Most of our recommendations can be implemented under existing legal provisions, but there are certain aspects of care for which special provisions are necessary.
Again I agree. In paragraph 199 they set out the obligations which they believe should be on the health authorities for diagnostic assessment centres and advice. Paragraph 200, pages 159 and 160, deals in detail with the question of guardianship and says:
Some of the mentally handicapped living in the community will, in their own interests or in the interests of others, require guidance, supervision and control to a greater extent, or for a longer period, than will normal persons. We consider that, to cater for such persons, there should be established a system of guardianship, equivalent to an extension of parental rights, under which guardians would exercise control over mentally handicapped adolescents and adults, as if they were still children under the age of 16 years. Guardianship should not, however, include the power to have a mentally handicapped adult compulsorily admitted to or detained in an institution.
In the following paragraph they refer to specific powers which they suggest in relation to that.

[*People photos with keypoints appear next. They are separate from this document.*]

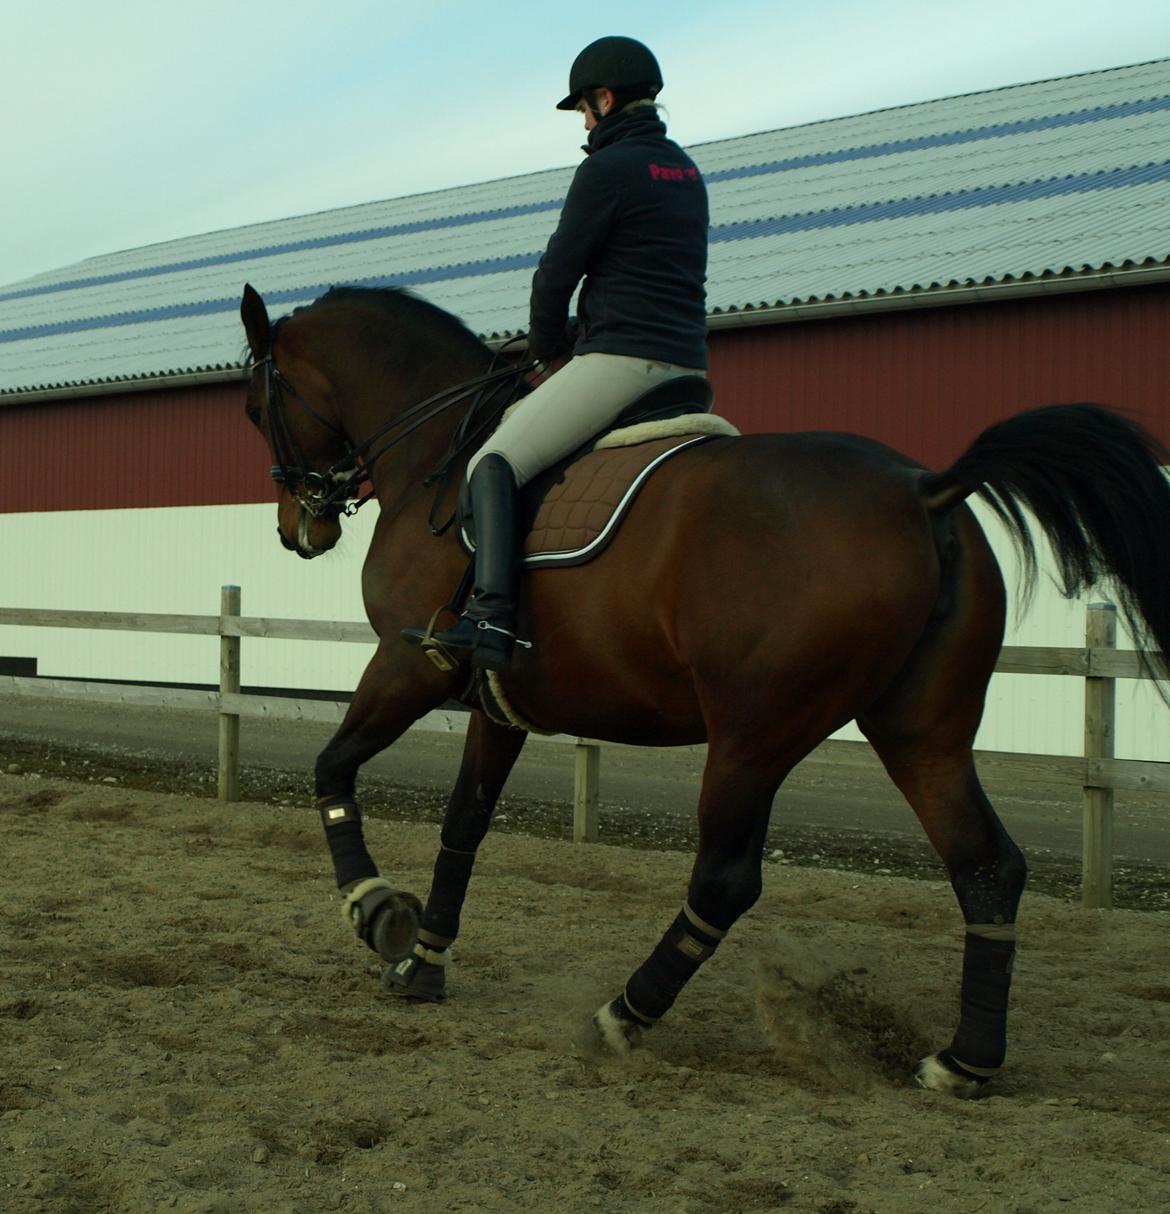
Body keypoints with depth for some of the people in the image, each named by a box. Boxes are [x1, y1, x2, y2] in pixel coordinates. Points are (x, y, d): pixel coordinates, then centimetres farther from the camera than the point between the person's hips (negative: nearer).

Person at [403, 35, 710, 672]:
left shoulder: (607, 169, -9)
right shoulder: (686, 171, 19)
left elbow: (559, 268, -6)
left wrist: (544, 345, 13)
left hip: (621, 359, -9)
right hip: (687, 363, 9)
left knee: (493, 465, -9)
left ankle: (490, 619, -23)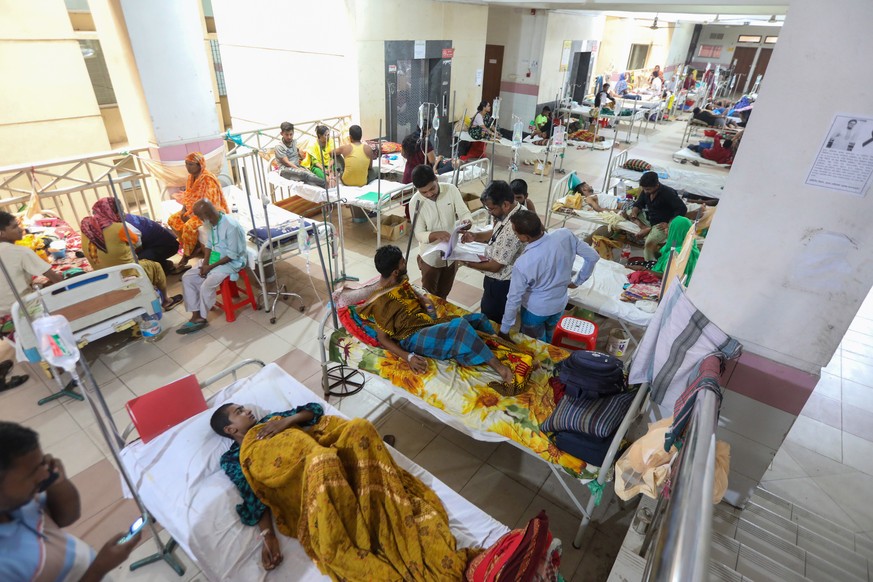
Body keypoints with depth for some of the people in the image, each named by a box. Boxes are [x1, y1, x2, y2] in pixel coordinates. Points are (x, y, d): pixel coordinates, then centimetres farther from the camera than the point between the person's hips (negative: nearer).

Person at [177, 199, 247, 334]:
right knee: (187, 278, -1)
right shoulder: (210, 224, 1)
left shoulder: (231, 226, -26)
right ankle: (196, 315, -1)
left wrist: (211, 267, -20)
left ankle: (201, 318, -3)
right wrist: (205, 262, -4)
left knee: (207, 285, -25)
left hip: (231, 263, -9)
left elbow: (232, 255, -23)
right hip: (214, 260, 9)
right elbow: (209, 245, 13)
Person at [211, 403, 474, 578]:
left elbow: (314, 408, 23)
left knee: (360, 428, -24)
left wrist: (288, 420, 7)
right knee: (322, 461, -38)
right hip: (303, 492, -5)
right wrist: (267, 536, -10)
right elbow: (253, 500, 3)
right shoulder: (233, 459, 16)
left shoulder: (271, 421, 30)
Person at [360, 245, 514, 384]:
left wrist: (426, 302, 1)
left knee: (478, 318, 5)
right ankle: (498, 367, -26)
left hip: (429, 324, 9)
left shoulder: (401, 281, 8)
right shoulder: (380, 301, -17)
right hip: (413, 337, -9)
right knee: (460, 325, -32)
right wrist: (408, 357, -27)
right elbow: (383, 339, -14)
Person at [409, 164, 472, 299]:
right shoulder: (415, 202, -20)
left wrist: (467, 221, -36)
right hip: (431, 256, -3)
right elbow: (419, 235, -21)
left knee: (444, 292, 25)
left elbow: (464, 212, -12)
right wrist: (437, 234, -41)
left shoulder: (451, 190, -14)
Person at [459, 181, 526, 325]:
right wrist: (475, 236, -7)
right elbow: (496, 233, 11)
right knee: (499, 319, 30)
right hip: (500, 279, 9)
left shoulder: (513, 228, -37)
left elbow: (495, 266, -28)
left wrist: (466, 262, -17)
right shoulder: (515, 211, -7)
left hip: (500, 283, -9)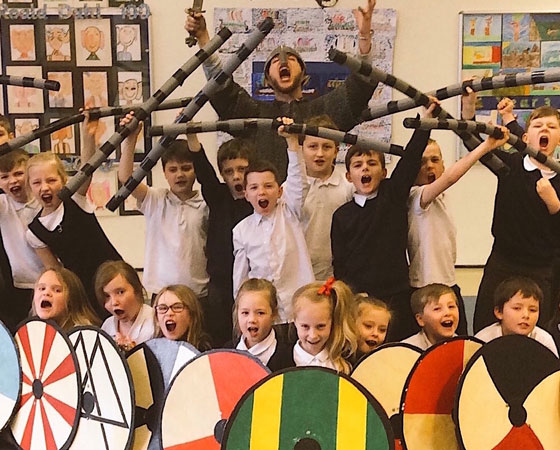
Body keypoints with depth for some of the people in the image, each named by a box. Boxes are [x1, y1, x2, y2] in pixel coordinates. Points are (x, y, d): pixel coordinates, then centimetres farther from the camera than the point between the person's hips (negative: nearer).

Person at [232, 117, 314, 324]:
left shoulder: (289, 212, 2)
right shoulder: (242, 230, 5)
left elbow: (297, 180, -13)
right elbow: (240, 273, 10)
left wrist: (292, 141, -24)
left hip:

We suggest that health authorities should be empowered to issue guardianship orders, in appropriate cases, to parents, relatives or other persons who, after investigation, are accepted as suitable by the health authority. The guardianship order should impose on the guardian the responsibility of arranging for the training, occupation and employment of the mentally handicapped person concerned and for his recreation and general welfare, as well as for the promotion and safeguarding of his physical and mental health. In cases where no suitable parent or relative or other suitable person is available the health authorities should be empowered to appoint as guardian one of its officers who has been approved by the Minister for Health as appropriate for that purpose. A request for the appointment of a guardian should be accompanied by medical certificates from two qualified medical practitioners——
and this was back in 1965——
at least one of whom should be recognised by the Minister for Health as having experience in the diagnosis and treatment of mental handicap. The medical certificate should set out clearly the reasons why guardianship is considered desirable. Guardianship Orders should be granted for limited periods not exceeding five years in any one period.
The commission had obviously read the British 1959 Act as well.
An Appeals Tribunal (representative of medical, legal and socio-administrative interests) should be established to consider appeals against Guardianship Orders granted by health authorities. The Appeals Tribunal should be nominated by the Minister for Health. A person aggrieved by the decision of the Appeals Tribunal should be at liberty to have the transcript of evidence on which the decision of the Appeals Tribunal was based, submitted to the High Court which could quash or confirm the decision of the Appeals Tribunal as it thought fit.
I may be wrong but I do not know of any such guardianship procedure in relation to the moderately or severely mentally handicapped which has been enshrined in legislation since that time.